**INSTRUCTION**
Rewrite everything in the listing from the line containing "Mask **stomach**. Return" down to the line containing "157L126 147L114 142H96L81", replacing "compact" with "minified" and leaving all else unchanged. Give only those lines, without the pictures.
___ THE INPUT ___
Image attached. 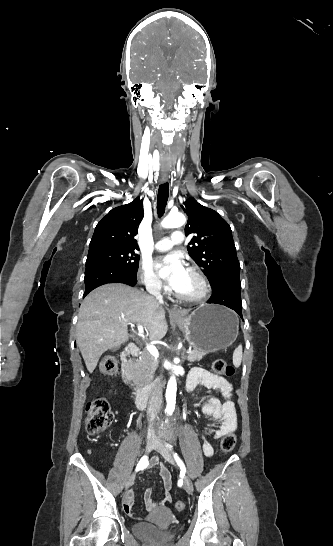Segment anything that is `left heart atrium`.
<instances>
[{
    "instance_id": "obj_1",
    "label": "left heart atrium",
    "mask_w": 333,
    "mask_h": 546,
    "mask_svg": "<svg viewBox=\"0 0 333 546\" xmlns=\"http://www.w3.org/2000/svg\"><path fill=\"white\" fill-rule=\"evenodd\" d=\"M156 267L167 273L168 284L177 292L181 291L188 279L189 271L184 262L175 254L158 259Z\"/></svg>"
}]
</instances>
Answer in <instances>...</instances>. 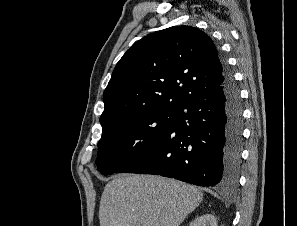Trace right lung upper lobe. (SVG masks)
Listing matches in <instances>:
<instances>
[{
	"mask_svg": "<svg viewBox=\"0 0 297 226\" xmlns=\"http://www.w3.org/2000/svg\"><path fill=\"white\" fill-rule=\"evenodd\" d=\"M212 39L191 26H173L136 42L117 63L104 91L102 128L151 111H176L224 81Z\"/></svg>",
	"mask_w": 297,
	"mask_h": 226,
	"instance_id": "1",
	"label": "right lung upper lobe"
}]
</instances>
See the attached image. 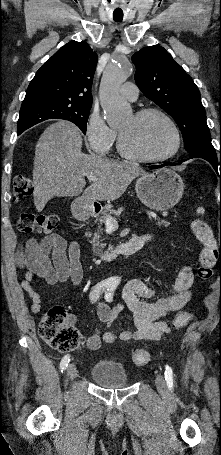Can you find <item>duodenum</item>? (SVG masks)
Masks as SVG:
<instances>
[{
  "mask_svg": "<svg viewBox=\"0 0 221 455\" xmlns=\"http://www.w3.org/2000/svg\"><path fill=\"white\" fill-rule=\"evenodd\" d=\"M100 210L101 208L99 206L82 201L75 207L74 211L77 218L86 219L96 217L100 213ZM144 245V240L140 236H136L100 253L99 258L103 261H111L119 255H132L138 252Z\"/></svg>",
  "mask_w": 221,
  "mask_h": 455,
  "instance_id": "obj_1",
  "label": "duodenum"
}]
</instances>
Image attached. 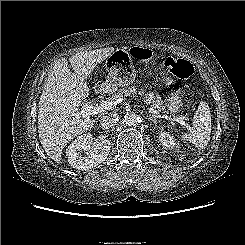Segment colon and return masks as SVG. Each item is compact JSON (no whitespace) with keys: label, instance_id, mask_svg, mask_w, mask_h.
Wrapping results in <instances>:
<instances>
[{"label":"colon","instance_id":"colon-1","mask_svg":"<svg viewBox=\"0 0 245 245\" xmlns=\"http://www.w3.org/2000/svg\"><path fill=\"white\" fill-rule=\"evenodd\" d=\"M131 54L141 59H147L150 56V52L143 49H132ZM162 64L167 70L182 80L191 77L194 71L192 64L184 59L167 56L163 58ZM178 90L179 86L176 83H171L166 87L168 93H176Z\"/></svg>","mask_w":245,"mask_h":245}]
</instances>
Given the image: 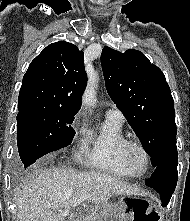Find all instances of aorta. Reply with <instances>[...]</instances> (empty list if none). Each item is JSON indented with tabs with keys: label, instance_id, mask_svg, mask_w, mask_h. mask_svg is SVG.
<instances>
[{
	"label": "aorta",
	"instance_id": "1",
	"mask_svg": "<svg viewBox=\"0 0 190 221\" xmlns=\"http://www.w3.org/2000/svg\"><path fill=\"white\" fill-rule=\"evenodd\" d=\"M97 74H91L87 87L82 96V102L85 107H93L96 103V87H97Z\"/></svg>",
	"mask_w": 190,
	"mask_h": 221
}]
</instances>
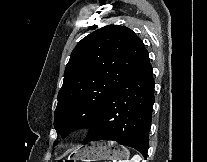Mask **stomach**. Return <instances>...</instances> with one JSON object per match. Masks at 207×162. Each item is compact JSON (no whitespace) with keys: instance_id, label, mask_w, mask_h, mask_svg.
Instances as JSON below:
<instances>
[{"instance_id":"0dacf381","label":"stomach","mask_w":207,"mask_h":162,"mask_svg":"<svg viewBox=\"0 0 207 162\" xmlns=\"http://www.w3.org/2000/svg\"><path fill=\"white\" fill-rule=\"evenodd\" d=\"M129 157L126 147L114 142H96L81 147L73 152L68 160H81L83 162H94L101 160H123Z\"/></svg>"}]
</instances>
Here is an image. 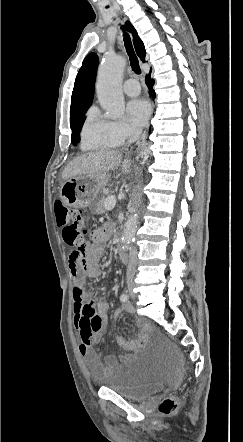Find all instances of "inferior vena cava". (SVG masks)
<instances>
[{
  "mask_svg": "<svg viewBox=\"0 0 243 442\" xmlns=\"http://www.w3.org/2000/svg\"><path fill=\"white\" fill-rule=\"evenodd\" d=\"M142 131L139 129H133L131 132V136L128 140V144H132L134 142H136L140 135H141ZM136 265H137V250L135 248H132L130 250V254H129V262H128V266H127V277L128 278H133L134 274L136 272Z\"/></svg>",
  "mask_w": 243,
  "mask_h": 442,
  "instance_id": "inferior-vena-cava-1",
  "label": "inferior vena cava"
}]
</instances>
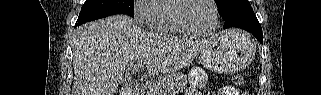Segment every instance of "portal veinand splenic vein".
I'll return each instance as SVG.
<instances>
[{"mask_svg":"<svg viewBox=\"0 0 321 95\" xmlns=\"http://www.w3.org/2000/svg\"><path fill=\"white\" fill-rule=\"evenodd\" d=\"M145 62H140L138 65H137V70H142L145 66ZM151 84V83H150Z\"/></svg>","mask_w":321,"mask_h":95,"instance_id":"18ae733b","label":"portal vein and splenic vein"}]
</instances>
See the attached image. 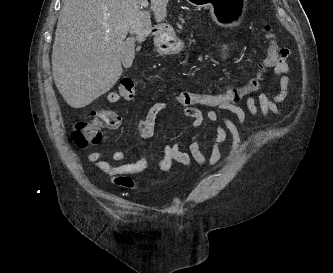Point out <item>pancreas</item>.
Returning <instances> with one entry per match:
<instances>
[{
  "mask_svg": "<svg viewBox=\"0 0 333 273\" xmlns=\"http://www.w3.org/2000/svg\"><path fill=\"white\" fill-rule=\"evenodd\" d=\"M180 20L182 21V23H184V20L182 18H180ZM177 27L182 30V26L181 25L177 24Z\"/></svg>",
  "mask_w": 333,
  "mask_h": 273,
  "instance_id": "pancreas-1",
  "label": "pancreas"
}]
</instances>
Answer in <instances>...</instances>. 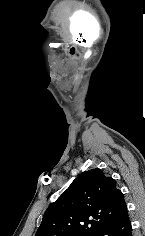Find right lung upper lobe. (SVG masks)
___
**COMPLETE OUTPUT**
Mask **stomach**. Return <instances>...</instances> with one JSON object per match. Masks at 207×162. Each item is minified JSON (no whitespace) with keys: instance_id, label, mask_w, mask_h, mask_svg.
Instances as JSON below:
<instances>
[{"instance_id":"0dacf381","label":"stomach","mask_w":207,"mask_h":162,"mask_svg":"<svg viewBox=\"0 0 207 162\" xmlns=\"http://www.w3.org/2000/svg\"><path fill=\"white\" fill-rule=\"evenodd\" d=\"M129 157L126 147L114 142H96L81 147L73 152L68 160H81L83 162H94L101 160H123Z\"/></svg>"}]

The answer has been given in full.